Text provided.

Monday, April 16, 2018

The "lasso of truth"? Dr Jen Gunter and Other Critics--Why so angry, dawg?!

I get regular blasts from various medical sources. Here's one I got today:

There's a link to see this better below.
I know this sort of case. I see these kids in my office and although the remedy Lyssin (also called Hydrophobinum) is useful in some kids (and sometimes adults!) with violent tendencies, as described by Dr Zimmerman in the post Dr Gunter shared on her blog, there are other remedies that are very useful as well.

I looked over her blog and I can point out a few things that are useful to think about:

1. Not everything she has to say is flippant scientific nonsense. She's got things to say about everything from abortion research to fetal tissue to sexual health--and it's all stuff she can lay some legitimate claim to, even if she's doing a lot of editorializing, because she is a gynecologist.

2. A lot of it is flippant scientific nonsense. I say this because having an opinion about a natural phenomenon isn't science. It's editorializing about a point of view. Immediate assignment of a thing to a category "real" vs. "not real" based itself on the fact that the news is in a category (in this case, "homeopathy") just isn't scientific.

3. I think many people forget that being an MD doesn't by itself make a person "scientific." Although the hard sciences (chemistry, physics, biology) underlie medicine, the employment of these sciences is a tool that operates within a model of the world that is fundamentally thought to be material and objective, and that this material world is fully knowable within a framework that is applicable across cultures, societies, and all individuals.

"MD" is a professional degree, not an academic degree; it argues to society that a person has mastered certain skills, not that the person fundamentally understands and routinely employs a strong philosophical razor that at once views all natural phenomena skeptically and  yet admits to the basic "unknowability" of the world. Put another way one ought to view things in the world with both a skeptical reserve and a child's open wonder at the world's as-yet-unknown possibilities.

I've seen young children with ADD/ADHD, anxiety, violence, etc., all appropriately shopped around to all manner of pediatricians, psychologists, behavioral analysts, pastors, and child-life specialists all to little avail (and much expense and work for the parents as they try to modify the kid's behavior). Then I give one remedy to the kid--and keep in mind the kid's spent most of the visit in my waiting room playing with LEGOs (or tearing the place up)--and a few weeks later it's like a miracle.

What am I supposed to do with that?

Medically, and according to "normal science" (in the vein of Thomas Kuhn), I just gave the kid some sugar pellets that contain no useful medicine that doesn't work according to any known model of pharmacology.

Scientifically, we could argue that the kid got better because of some random event--although that seems rather hard to argue, since random events happen all the time. Why this one? Why this time?

We could say it's the "placebo effect"--although that's kind of weird since the child really didn't seem very interested in the case taking (mostly grown ups talking) or the pills (to him, just candy). So that seems rather implausible.

So what happened?

And this is my complaint about Gunter and other critics like her. They are angry. Gunter's blog is sharp, cutting, and dismissive (and issues f-bombs in her blog from time to time). Here are some quotes from this story about a case of child behavior disorder treated with Lyssin:

"This is so ridiculous it is offensive," and "This whole idea would be ridiculous if it were not so enraging."

Enraging?

Input data.
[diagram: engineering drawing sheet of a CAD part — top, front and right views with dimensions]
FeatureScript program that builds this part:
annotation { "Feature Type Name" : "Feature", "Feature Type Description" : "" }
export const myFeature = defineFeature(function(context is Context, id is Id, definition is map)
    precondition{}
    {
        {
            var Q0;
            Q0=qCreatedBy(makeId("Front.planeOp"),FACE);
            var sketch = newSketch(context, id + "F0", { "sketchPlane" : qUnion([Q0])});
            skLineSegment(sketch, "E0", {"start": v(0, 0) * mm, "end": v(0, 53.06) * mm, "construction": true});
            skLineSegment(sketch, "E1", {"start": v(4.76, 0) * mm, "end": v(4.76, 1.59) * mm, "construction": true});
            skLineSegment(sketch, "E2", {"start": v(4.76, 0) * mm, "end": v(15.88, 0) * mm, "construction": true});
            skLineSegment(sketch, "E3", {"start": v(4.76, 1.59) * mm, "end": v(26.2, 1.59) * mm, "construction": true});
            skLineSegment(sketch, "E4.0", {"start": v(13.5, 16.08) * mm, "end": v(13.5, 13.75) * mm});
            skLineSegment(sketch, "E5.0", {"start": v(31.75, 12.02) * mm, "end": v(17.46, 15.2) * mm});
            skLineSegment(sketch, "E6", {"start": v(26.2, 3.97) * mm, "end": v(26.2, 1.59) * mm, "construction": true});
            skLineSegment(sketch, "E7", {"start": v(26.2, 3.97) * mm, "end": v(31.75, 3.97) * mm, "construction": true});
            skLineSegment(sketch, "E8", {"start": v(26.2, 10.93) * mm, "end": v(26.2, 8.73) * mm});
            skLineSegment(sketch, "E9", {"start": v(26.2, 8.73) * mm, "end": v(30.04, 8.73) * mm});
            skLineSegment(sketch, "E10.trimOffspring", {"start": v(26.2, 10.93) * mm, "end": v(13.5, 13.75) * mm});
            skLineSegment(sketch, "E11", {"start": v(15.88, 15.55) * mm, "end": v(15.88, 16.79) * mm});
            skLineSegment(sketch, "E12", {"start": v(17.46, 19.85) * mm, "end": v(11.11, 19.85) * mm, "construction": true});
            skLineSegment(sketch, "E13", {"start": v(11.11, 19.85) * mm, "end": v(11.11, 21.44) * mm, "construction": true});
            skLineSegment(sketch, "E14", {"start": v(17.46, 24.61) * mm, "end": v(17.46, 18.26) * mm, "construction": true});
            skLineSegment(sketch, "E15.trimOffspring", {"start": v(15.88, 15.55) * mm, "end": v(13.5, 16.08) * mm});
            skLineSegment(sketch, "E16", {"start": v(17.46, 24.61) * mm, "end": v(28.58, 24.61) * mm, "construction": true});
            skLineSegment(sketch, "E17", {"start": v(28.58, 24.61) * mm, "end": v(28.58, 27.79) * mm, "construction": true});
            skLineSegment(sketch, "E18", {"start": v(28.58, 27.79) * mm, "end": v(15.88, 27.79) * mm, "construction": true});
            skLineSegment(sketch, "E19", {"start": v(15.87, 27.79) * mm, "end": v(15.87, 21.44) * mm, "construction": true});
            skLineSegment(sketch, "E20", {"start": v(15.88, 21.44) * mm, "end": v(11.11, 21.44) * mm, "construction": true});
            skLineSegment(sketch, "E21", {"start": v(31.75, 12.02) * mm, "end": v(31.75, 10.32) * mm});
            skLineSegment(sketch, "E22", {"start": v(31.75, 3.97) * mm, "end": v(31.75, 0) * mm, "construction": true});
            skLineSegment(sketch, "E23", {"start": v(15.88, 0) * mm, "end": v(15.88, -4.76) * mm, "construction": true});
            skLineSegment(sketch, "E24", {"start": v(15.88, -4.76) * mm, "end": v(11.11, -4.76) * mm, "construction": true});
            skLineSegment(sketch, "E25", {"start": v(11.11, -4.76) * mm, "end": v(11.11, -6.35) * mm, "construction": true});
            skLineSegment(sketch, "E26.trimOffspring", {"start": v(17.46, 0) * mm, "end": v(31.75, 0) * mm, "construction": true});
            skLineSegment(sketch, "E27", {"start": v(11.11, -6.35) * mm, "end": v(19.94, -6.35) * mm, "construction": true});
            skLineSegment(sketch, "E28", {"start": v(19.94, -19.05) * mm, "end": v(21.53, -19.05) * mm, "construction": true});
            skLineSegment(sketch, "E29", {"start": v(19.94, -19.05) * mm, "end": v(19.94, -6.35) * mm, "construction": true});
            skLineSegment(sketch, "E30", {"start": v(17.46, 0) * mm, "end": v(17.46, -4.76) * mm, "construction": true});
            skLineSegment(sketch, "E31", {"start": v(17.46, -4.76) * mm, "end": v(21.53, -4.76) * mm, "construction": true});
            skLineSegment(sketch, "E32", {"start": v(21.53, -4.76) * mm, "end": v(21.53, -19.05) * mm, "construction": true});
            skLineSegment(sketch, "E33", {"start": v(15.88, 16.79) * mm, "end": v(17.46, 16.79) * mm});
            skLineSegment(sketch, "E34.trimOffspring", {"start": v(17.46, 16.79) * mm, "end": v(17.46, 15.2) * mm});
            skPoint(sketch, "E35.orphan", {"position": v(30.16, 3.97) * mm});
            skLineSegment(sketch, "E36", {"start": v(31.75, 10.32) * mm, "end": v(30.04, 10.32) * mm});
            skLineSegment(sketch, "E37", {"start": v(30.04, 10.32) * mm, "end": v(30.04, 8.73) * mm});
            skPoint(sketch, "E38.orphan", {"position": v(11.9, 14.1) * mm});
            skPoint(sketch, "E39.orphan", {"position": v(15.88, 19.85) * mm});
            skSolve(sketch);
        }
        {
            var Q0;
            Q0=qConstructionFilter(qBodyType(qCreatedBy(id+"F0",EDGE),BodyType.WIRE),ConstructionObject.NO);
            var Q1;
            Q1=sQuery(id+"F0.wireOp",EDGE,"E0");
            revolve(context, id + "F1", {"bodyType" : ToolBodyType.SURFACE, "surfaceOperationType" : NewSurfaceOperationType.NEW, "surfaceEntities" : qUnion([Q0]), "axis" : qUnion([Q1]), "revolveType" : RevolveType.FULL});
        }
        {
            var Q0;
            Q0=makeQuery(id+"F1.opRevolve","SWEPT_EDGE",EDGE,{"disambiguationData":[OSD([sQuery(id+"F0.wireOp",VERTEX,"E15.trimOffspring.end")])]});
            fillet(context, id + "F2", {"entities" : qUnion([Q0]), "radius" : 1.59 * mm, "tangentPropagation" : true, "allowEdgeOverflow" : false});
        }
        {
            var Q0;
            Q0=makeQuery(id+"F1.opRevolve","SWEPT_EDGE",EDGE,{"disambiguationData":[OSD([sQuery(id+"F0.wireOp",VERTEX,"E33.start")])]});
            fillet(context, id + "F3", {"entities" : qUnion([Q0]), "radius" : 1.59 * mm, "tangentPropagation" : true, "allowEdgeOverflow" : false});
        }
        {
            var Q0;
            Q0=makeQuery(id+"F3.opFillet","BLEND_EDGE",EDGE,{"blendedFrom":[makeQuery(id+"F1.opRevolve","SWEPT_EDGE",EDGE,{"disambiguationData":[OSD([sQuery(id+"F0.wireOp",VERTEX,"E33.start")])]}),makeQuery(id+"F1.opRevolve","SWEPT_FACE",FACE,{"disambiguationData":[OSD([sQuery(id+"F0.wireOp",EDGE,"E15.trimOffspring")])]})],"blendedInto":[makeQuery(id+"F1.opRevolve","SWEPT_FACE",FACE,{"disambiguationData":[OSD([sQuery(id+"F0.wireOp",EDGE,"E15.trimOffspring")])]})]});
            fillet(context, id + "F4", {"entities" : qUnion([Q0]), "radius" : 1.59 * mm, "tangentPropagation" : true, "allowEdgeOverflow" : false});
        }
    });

Task requirements.
1 – List every kind of professional the blog post says young children were shopped around to.
2 – Using the blog post, say whether each statement agrees with it, and quote the words that decide it: (a) Lyssin is also called Hydrophobinum. (b) "MD" is described as an academic degree. (c) Gunter is a pediatrician.
3 – Transcribe the part of the blog post that opens with the words containing "There's a link" and closes with "useful as well.".
The entries come from a source separate from the blog post.

Responses to the tasks.
1 – pediatricians, psychologists, behavioral analysts, pastors, child-life specialists

2 –
(a) Yes: "the remedy Lyssin (also called Hydrophobinum)"
(b) No: "\"MD\" is a professional degree, not an academic degree"
(c) No: "because she is a gynecologist."

3 –
There's a link to see this better below.
I know this sort of case. I see these kids in my office and although the remedy Lyssin (also called Hydrophobinum) is useful in some kids (and sometimes adults!) with violent tendencies, as described by Dr Zimmerman in the post Dr Gunter shared on her blog, there are other remedies that are very useful as well.